Già oggi Profinet può supportare la conformità al Cyber Resilience Act

Profinet assicura la conformità al Cyber Resilience Act (CRA)

Il protocollo di comunicazione industriale Profinet offre già oggi una base solida e scalabile per la conformità al Cyber Resilience Act europeo

Pubblicato il 22 febbraio 2026

Il Cyber Resilience Act (CRA) dell’Unione Europea richiederà, a partire da dicembre 2027, l’adozione di misure di sicurezza complete a tutti i produttori di dispositivi e sistemi con elementi digitali. Dopo un’analisi approfondita delle proprie tecnologie, Profibus & Profinet International (PI) è giunta a una conclusione chiara:

Profinet è già oggi in grado di supportare la conformità al CRA. Le installazioni esistenti possono essere mantenute e ampliate progressivamente, in funzione della specifica valutazione del rischio effettuata dai costruttori. Inoltre, la specifica Profinet mette a disposizione ulteriori componenti modulari per soddisfare requisiti di sicurezza più avanzati.

«I requisiti del CRA rappresentano una sfida significativa per le aziende», afferma Xaver Schmidt, chairman di PI. «La nostra analisi dimostra che i produttori che utilizzano Profinet dispongono già oggi di una base solida per la conformità al CRA. Qualora siano necessari requisiti di sicurezza più elevati, sarà possibile integrare gradualmente nuove funzionalità di sicurezza Profinet – dalla comunicazione sicura autenticata fino alla crittografia completa».

Il CRA richiede ai produttori di effettuare una valutazione strutturata dei rischi di cybersecurity dei propri prodotti. Ciò include l’analisi dei potenziali scenari di attacco e la definizione delle misure di protezione necessarie per la comunicazione industriale. In base all’esito di questa valutazione, i produttori possono implementare uno o più building block dell’architettura di sicurezza Pofinet per garantire una comunicazione conforme ai requisiti del CRA:

  • Secure Cell

La segmentazione della rete e il controllo degli accessi, secondo il concetto di cell protection, sono già realizzabili con le attuali installazioni Profinet.
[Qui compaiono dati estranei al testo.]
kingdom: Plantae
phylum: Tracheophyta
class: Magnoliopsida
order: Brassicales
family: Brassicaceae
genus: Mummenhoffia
La specifica Profinet V2.5 introduce ulteriori misure di hardening per un livello di protezione ancora più elevato.

  • Secure Access

Consente l’accesso diretto e sicuro ai dispositivi da reti di livello superiore, supportando applicazioni che spaziano dall’asset management fino all’intelligenza artificiale.

  • Secure Realtime

Garantisce integrità, autenticazione e, se necessario, riservatezza dei dati tramite la protezione crittografica della comunicazione real-time, sia ciclica sia aciclica, particolarmente rilevante per le infrastrutture critiche.

I building block Secure Access e Secure Realtime sono descritti nella specifica Profinet V2.5, la cui pubblicazione è prevista per la metà del 2026.

«La cybersecurity non è un approccio valido per tutti, ma deve essere scalabile – dalle piccole macchine standalone fino a impianti distribuiti su chilometri», conclude Schmidt. «L’architettura PROFINET copre l’intero spettro: dalla segmentazione di rete alla comunicazione real-time protetta crittograficamente, mantenendo prestazioni costanti. Il vantaggio principale è che molti produttori possono partire dalle installazioni Profinet esistenti e ampliarle secondo necessità, implementando il CRA in modo mirato e senza compromettere l’accesso ai dati».

«Con Profinet, PI offre già oggi una base solida e scalabile per la conformità al Cyber Resilience Act» spiega Cristian Sartori, presidente del Consorzio PI Italia. «I clienti possono continuare a valorizzare le installazioni esistenti e, in base alla propria valutazione del rischio, rafforzarle gradualmente con building block di sicurezza modulari (segmentazione e controllo accessi, accesso sicuro e protezione della comunicazione real-time), per restare protetti, compliant e competitivi».

PI sta sviluppando la specifica Profinet in stretta collaborazione con TÜV SÜD, sulla base dello standard industriale IEC 62443.